- _QUOTED TEXT_:
______

Northrop said first quarter 2005 income from continuing operations included an after-tax gain of $45 million, or $0.12 per diluted share, from the sale of TRW Automotive common stock. First quarter 2006 sales decreased to $7.2 billion from $7.5 billion in the first quarter of 2005, due to lower sales in the company's Ships business.
“As expected, our first quarter includes strong operating performances from Information & Services, Aerospace and Electronics,” said Ronald D. Sugar, Northrop CEO and president. “Contract bookings during the quarter were a record $12.3 billion. Based on this strong start, we continue to expect double-digit growth in earnings per share and substantial cash generation in 2006.”
The company's first quarter 2006 segment operating margin increased to $644 million from $638 million in first quarter of 2005. First quarter 2006 segment operating margin reflects higher operating margin in Information & Services, Electronics and Aerospace, partially offset by lower operating margin in Ships.
For 2006, the company continues to expect sales of approximately $31 billion, earnings per share from continuing operations of $4.25 to $4.40 and cash from operations of $2.3 billion to $2.6 billion.

______

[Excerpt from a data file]

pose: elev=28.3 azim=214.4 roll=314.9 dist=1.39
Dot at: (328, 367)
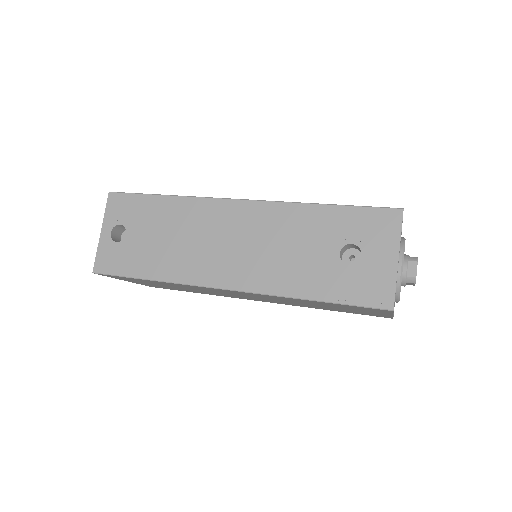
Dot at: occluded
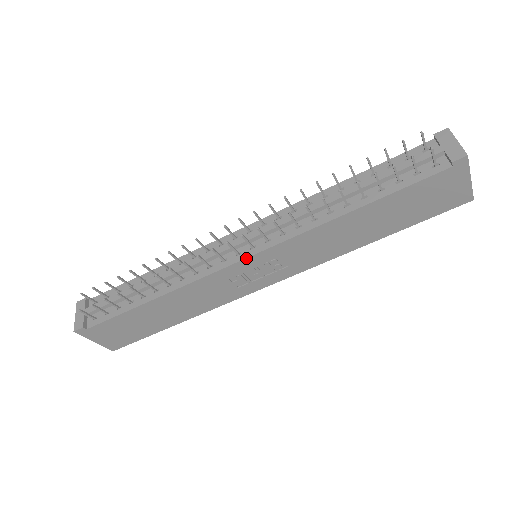
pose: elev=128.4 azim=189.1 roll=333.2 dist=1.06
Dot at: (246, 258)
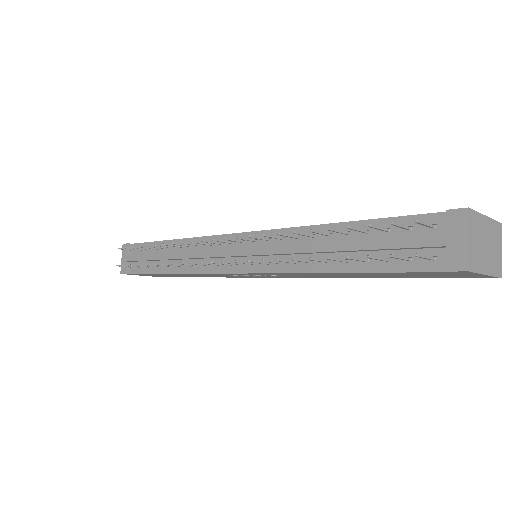
Dot at: (235, 273)
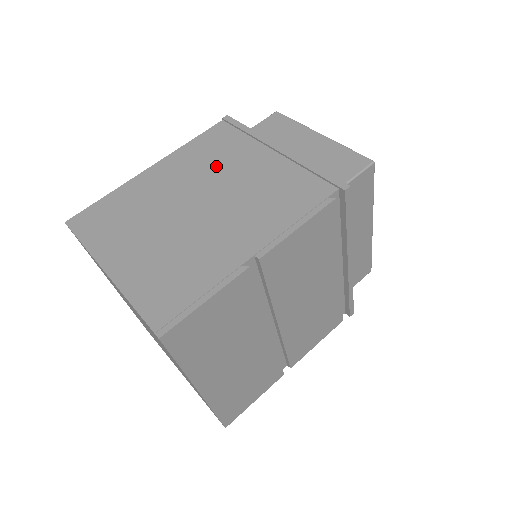
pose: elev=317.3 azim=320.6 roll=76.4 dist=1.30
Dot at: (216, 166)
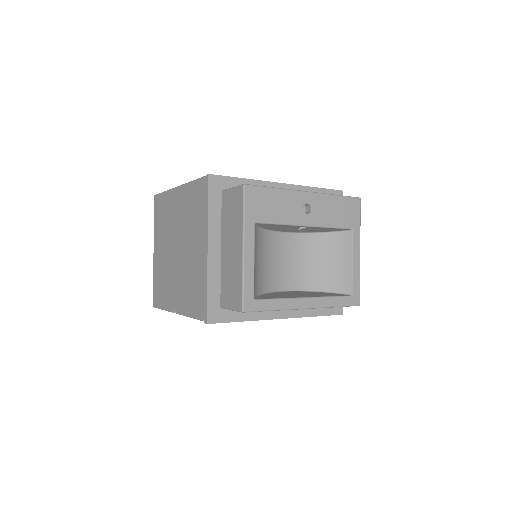
Dot at: (190, 225)
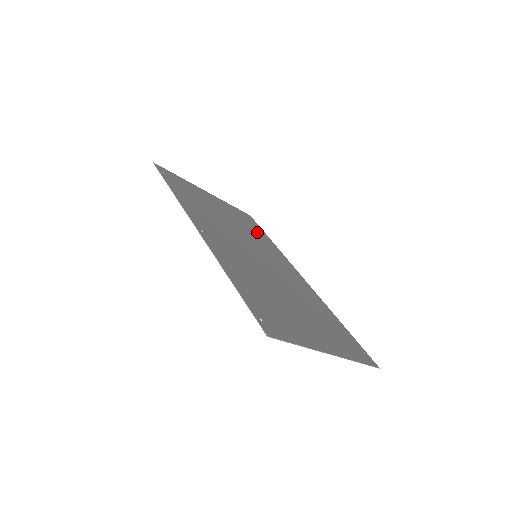
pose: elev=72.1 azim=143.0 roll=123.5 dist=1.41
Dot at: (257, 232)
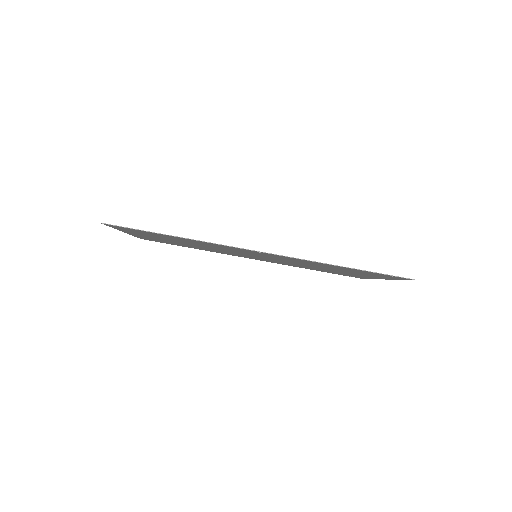
Dot at: (186, 246)
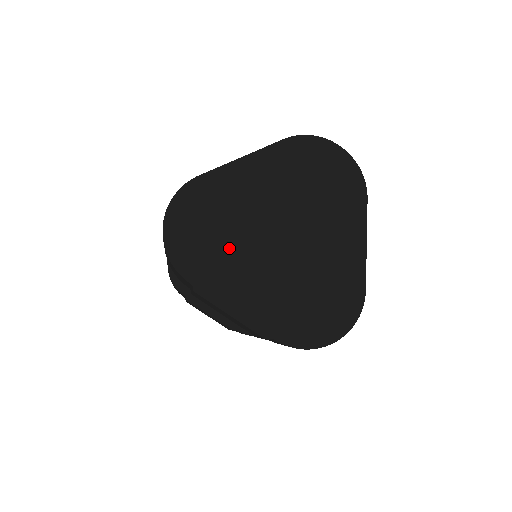
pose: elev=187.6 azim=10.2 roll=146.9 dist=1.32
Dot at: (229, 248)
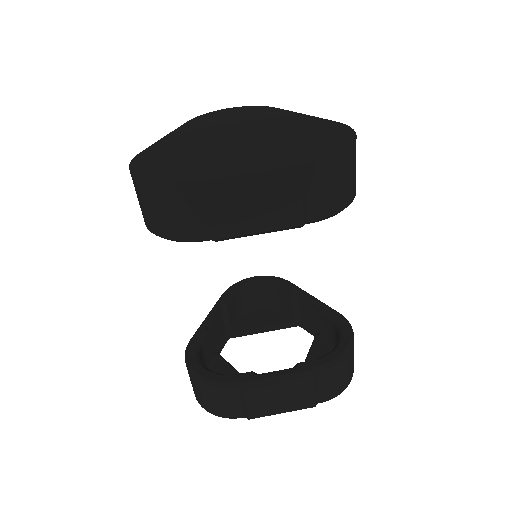
Dot at: (205, 157)
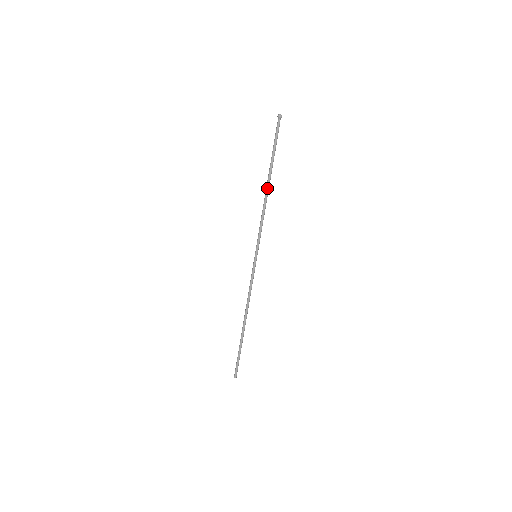
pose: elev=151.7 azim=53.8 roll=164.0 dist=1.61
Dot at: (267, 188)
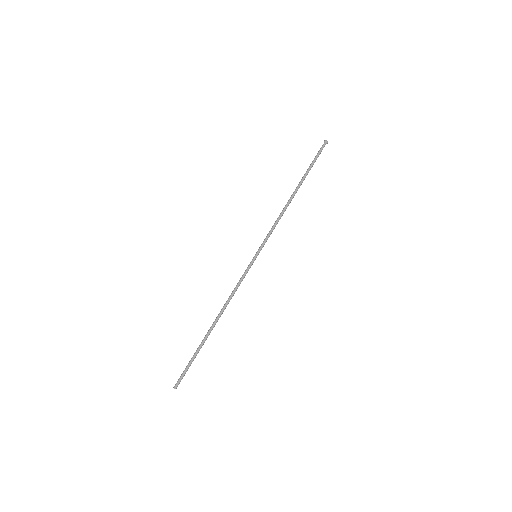
Dot at: (293, 196)
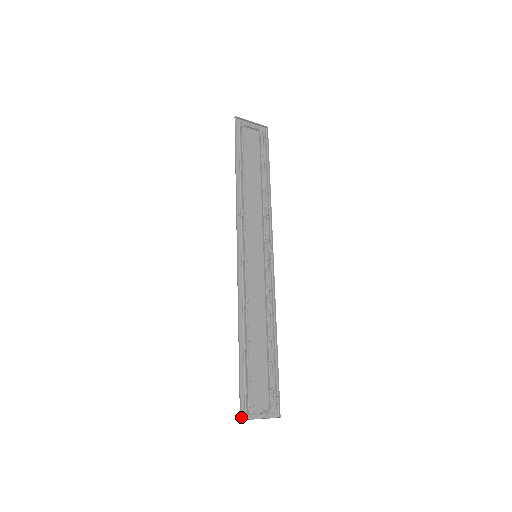
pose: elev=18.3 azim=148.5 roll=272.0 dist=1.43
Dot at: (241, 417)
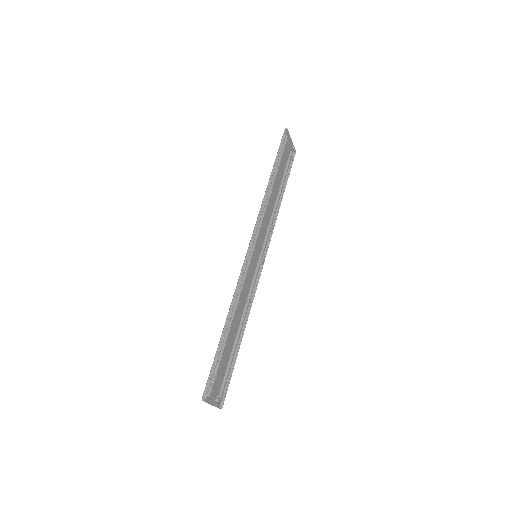
Dot at: (203, 398)
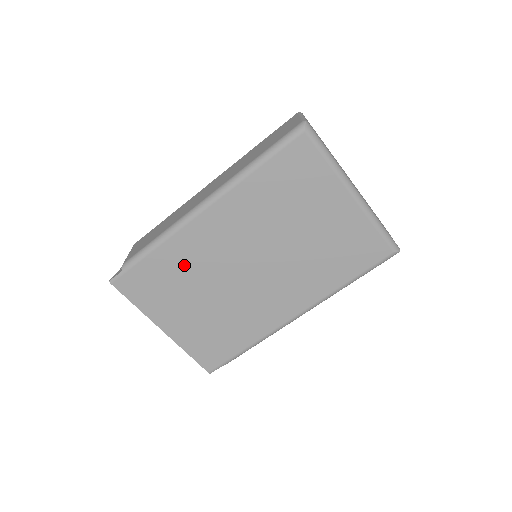
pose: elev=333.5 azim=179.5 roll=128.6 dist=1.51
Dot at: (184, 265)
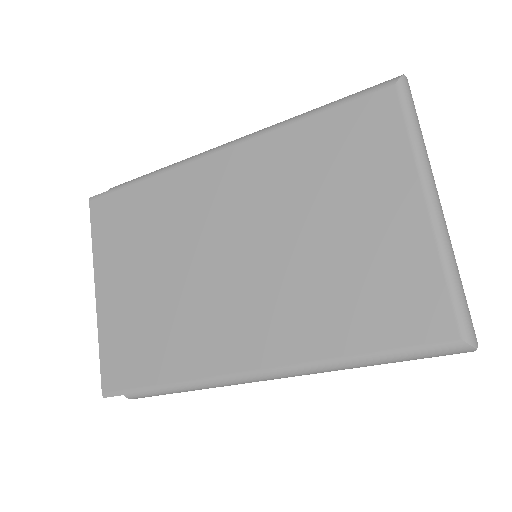
Dot at: (166, 212)
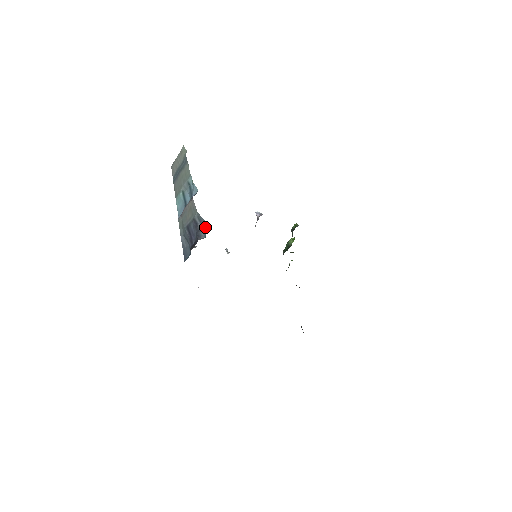
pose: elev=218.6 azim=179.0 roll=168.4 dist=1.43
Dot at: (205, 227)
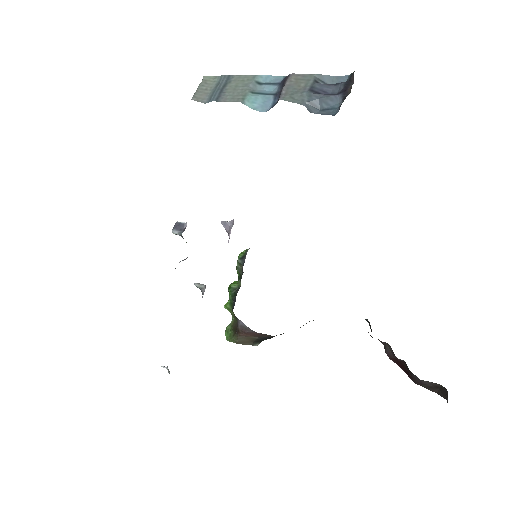
Dot at: (334, 83)
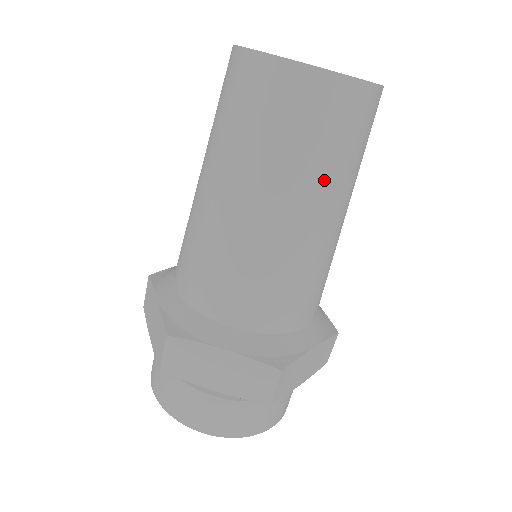
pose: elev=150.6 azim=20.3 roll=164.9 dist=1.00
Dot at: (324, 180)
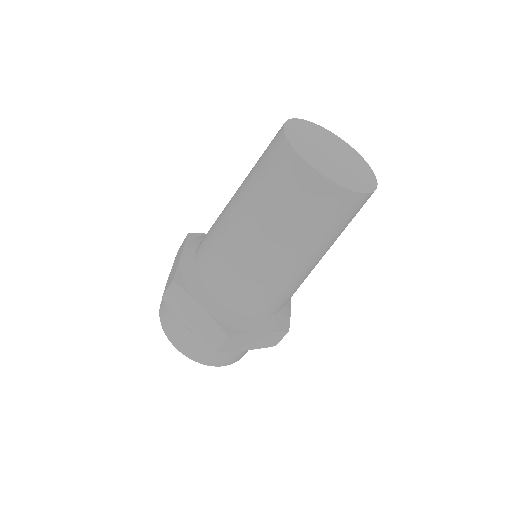
Dot at: (299, 237)
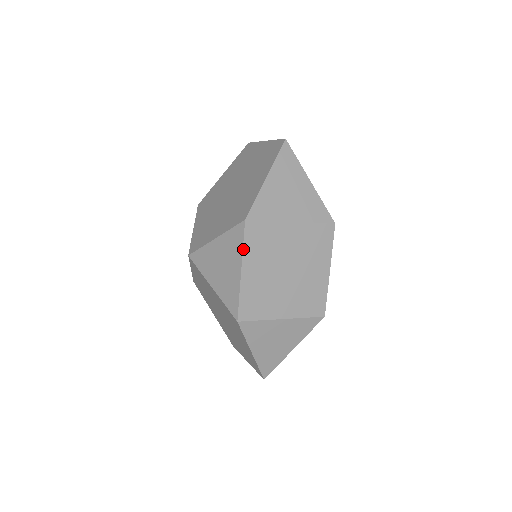
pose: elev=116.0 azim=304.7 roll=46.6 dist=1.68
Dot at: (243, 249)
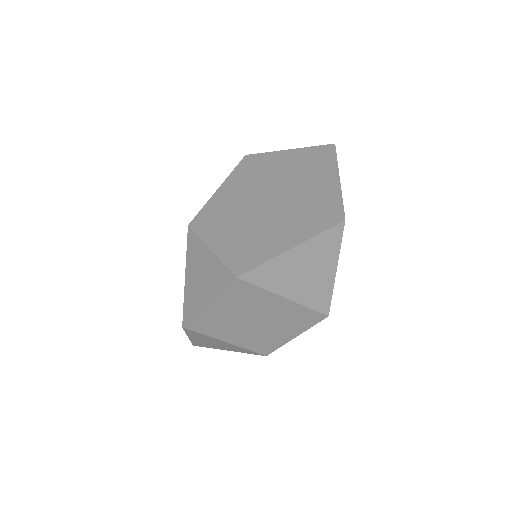
Dot at: (220, 293)
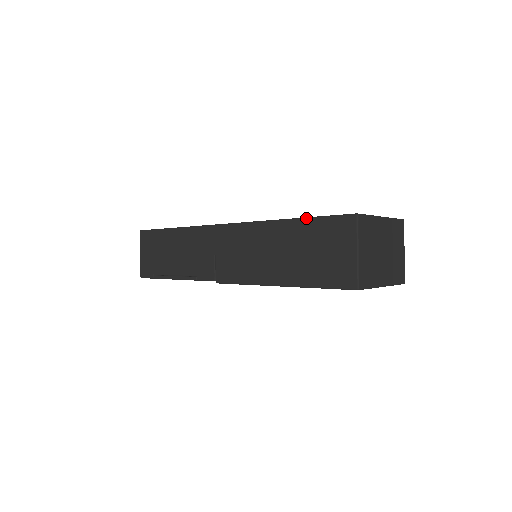
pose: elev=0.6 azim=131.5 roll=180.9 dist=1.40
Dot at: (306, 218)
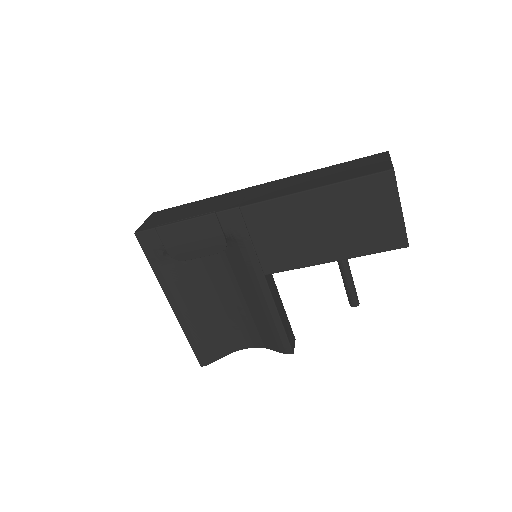
Dot at: (344, 162)
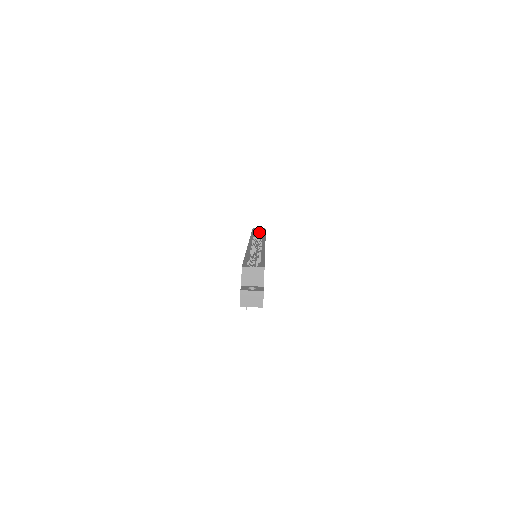
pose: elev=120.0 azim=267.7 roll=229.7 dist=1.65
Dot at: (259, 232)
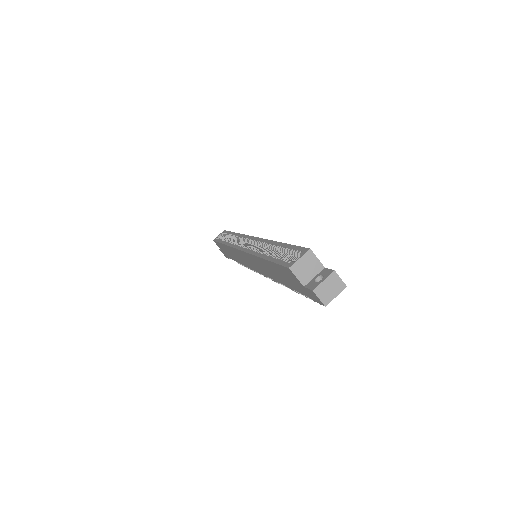
Dot at: (222, 238)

______

- _WRITTEN TASK_:
Decide whether each statement agrees with the Northrop earnings text, answering yes or no and quoting the deciding words: (a) First quarter 2006 sales were higher than first quarter 2005 sales. (b) Contract bookings during the quarter reached a record. (c) Segment operating margin rose in the first quarter of 2006 compared with the first quarter of 2005. The material has no connection to the text.

- _EXERCISE RESPONSE_:
(a) No: "First quarter 2006 sales decreased to $7.2 billion from $7.5 billion in the first quarter of 2005"
(b) Yes: "Contract bookings during the quarter were a record $12.3 billion."
(c) Yes: "segment operating margin increased to $644 million from $638 million in first quarter of 2005"